Search code examples
amazon-web-servicesamazon-s3gzipchecksums3distcp

How do I reproduce checksum of gzip files copied with s3DistCp (from Google Cloud Storage to AWS S3)


I copied a large number of gzip files from Google Cloud Storage to AWS's S3 using s3DistCp (as this AWS article describes). When I try to compare the files' checksums, they differ (md5/sha-1/sha-256 have same issue).

If I compare the sizes (bytes) or the decompressed contents of a few files (diff or another checksum), they match. (In this case, I'm comparing files pulled directly down from Google via gsutil vs pulling down my distcp'd files from S3).
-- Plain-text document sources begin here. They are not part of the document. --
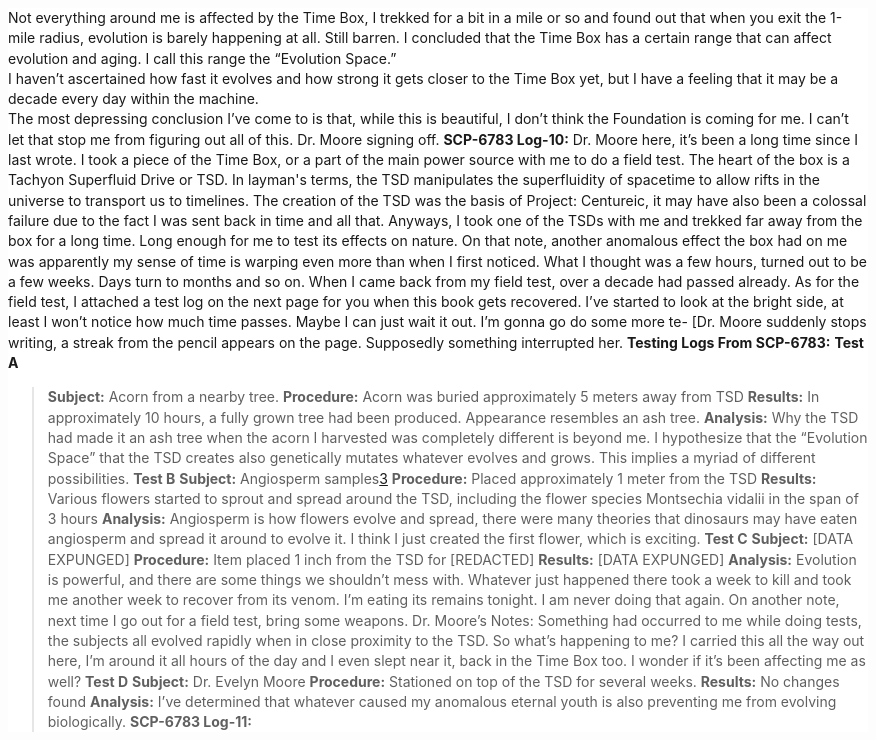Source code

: Not everything around me is affected by the Time Box, I trekked for a bit in a mile or so and found out that when you exit the 1-mile radius, evolution is barely happening at all. Still barren. I concluded that the Time Box has a certain range that can affect evolution and aging. I call this range the “Evolution Space.”  
I haven’t ascertained how fast it evolves and how strong it gets closer to the Time Box yet, but I have a feeling that it may be a decade every day within the machine.  
The most depressing conclusion I’ve come to is that, while this is beautiful, I don’t think the Foundation is coming for me.
I can’t let that stop me from figuring out all of this. Dr. Moore signing off.
**SCP-6783 Log-10:**
Dr. Moore here, it’s been a long time since I last wrote. I took a piece of the Time Box, or a part of the main power source with me to do a field test.
The heart of the box is a Tachyon Superfluid Drive or TSD. In layman's terms, the TSD manipulates the superfluidity of spacetime to allow rifts in the universe to transport us to timelines.
The creation of the TSD was the basis of Project: Centureic, it may have also been a colossal failure due to the fact I was sent back in time and all that.
Anyways, I took one of the TSDs with me and trekked far away from the box for a long time. Long enough for me to test its effects on nature. On that note, another anomalous effect the box had on me was apparently my sense of time is warping even more than when I first noticed. What I thought was a few hours, turned out to be a few weeks. Days turn to months and so on. When I came back from my field test, over a decade had passed already.
As for the field test, I attached a test log on the next page for you when this book gets recovered.
I’ve started to look at the bright side, at least I won’t notice how much time passes. Maybe I can just wait it out. I’m gonna go do some more te-
[Dr. Moore suddenly stops writing, a streak from the pencil appears on the page. Supposedly something interrupted her.
**Testing Logs From SCP-6783:**
**Test A**
> **Subject:** Acorn from a nearby tree.
> **Procedure:** Acorn was buried approximately 5 meters away from TSD
> **Results:** In approximately 10 hours, a fully grown tree had been produced. Appearance resembles an ash tree.
> **Analysis:** Why the TSD had made it an ash tree when the acorn I harvested was completely different is beyond me. I hypothesize that the “Evolution Space” that the TSD creates also genetically mutates whatever evolves and grows. This implies a myriad of different possibilities.
**Test B**
> **Subject:** Angiosperm samples[3](javascript:;)
> **Procedure:** Placed approximately 1 meter from the TSD
> **Results:** Various flowers started to sprout and spread around the TSD, including the flower species Montsechia vidalii in the span of 3 hours
> **Analysis:** Angiosperm is how flowers evolve and spread, there were many theories that dinosaurs may have eaten angiosperm and spread it around to evolve it. I think I just created the first flower, which is exciting.
**Test C**
> **Subject:** [DATA EXPUNGED]
> **Procedure:** Item placed 1 inch from the TSD for [REDACTED]
> **Results:** [DATA EXPUNGED]
> **Analysis:** Evolution is powerful, and there are some things we shouldn’t mess with. Whatever just happened there took a week to kill and took me another week to recover from its venom. I’m eating its remains tonight.
I am never doing that again. On another note, next time I go out for a field test, bring some weapons.
Dr. Moore’s Notes: Something had occurred to me while doing tests, the subjects all evolved rapidly when in close proximity to the TSD. So what’s happening to me?
I carried this all the way out here, I’m around it all hours of the day and I even slept near it, back in the Time Box too. I wonder if it’s been affecting me as well?
**Test D**
> **Subject:** Dr. Evelyn Moore
> **Procedure:** Stationed on top of the TSD for several weeks.
> **Results:** No changes found
> **Analysis:** I’ve determined that whatever caused my anomalous eternal youth is also preventing me from evolving biologically.
**SCP-6783 Log-11:**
Using file, I do see a difference between the two:

file1-gs-direct.gz: gzip compressed data, original size modulo 2^32 91571
file1-via-s3.gz:    gzip compressed data, from FAT filesystem (MS-DOS, OS/2, NT), original size modulo 2^32 91571

My Goal/Question:

My goal is to verify that my downloaded files match the original files' checksums, but I don't want to have to re-download or analyze the files directly on Google. Is there something I can do on my s3-stored files to reproduce the original checksum?

Things I've tried:

Re-gzipping with different compressions: While I wouldn't expect s3DistCp to change the original file's compression, here's my attempt at recompressing:

target_sha=$(shasum -a 1 file1-gs-direct.gz | awk '{print $1}')
for i in {1..9}; do
  cur_sha=$(cat file1-via-s3.gz | gunzip | gzip -n -$i | shasum -a 1 | awk '{print $1}')
  echo "$i. $target_sha == $cur_sha ? $([[ $target_sha == $cur_sha ]] && echo 'Yes' || echo 'No')"
done

1. abcd...1234 == dcba...4321 ? No
2. ... ? No
...
2. ... ? No

Solution

  • While typing out my question, I figured out the answer:

    S3DistCp is apparently switching the "OS" version in the gzip header, which explains the "FAT filesystem" label I'm seeing with file. (Note: to rule out S3 directly causing the issue, I copied my "file1-gs-direct.gz" up to S3, and after pulling down, the checksum remains the same.)

    Here's the diff between the two files:

    $ diff <(cat file1-gs-direct.gz | hexdump -C) <(cat file1-via-s3.gz | hexdump -C)
    1c1
    < 00000000  1f 8b 08 00 00 00 00 00  00 ff ed 7d 59 73 db 4a  |...........}Ys.J|
    ---
    > 00000000  1f 8b 08 00 00 00 00 00  00 00 ed 7d 59 73 db 4a  |...........}Ys.J|
    

    It turns out the 10th byte in a gzip file "identifies the type of file system on which compression took place" (Gzip RFC):

        +---+---+---+---+---+---+---+---+---+---+
        |ID1|ID2|CM |FLG|     MTIME     |XFL|OS | (more-->)
        +---+---+---+---+---+---+---+---+---+---+
    

    Using hexedit, I'm able to change my "via-s3" file's OS from 00 to FF and then the checksums match.

    Caveat: Editing this on a file that is later decompressed may cause unexpected issues, so use with caution. (In my case, I'm doing a file checksum, so worse case a file shows as mismatching even when the uncompressed contents remained the same).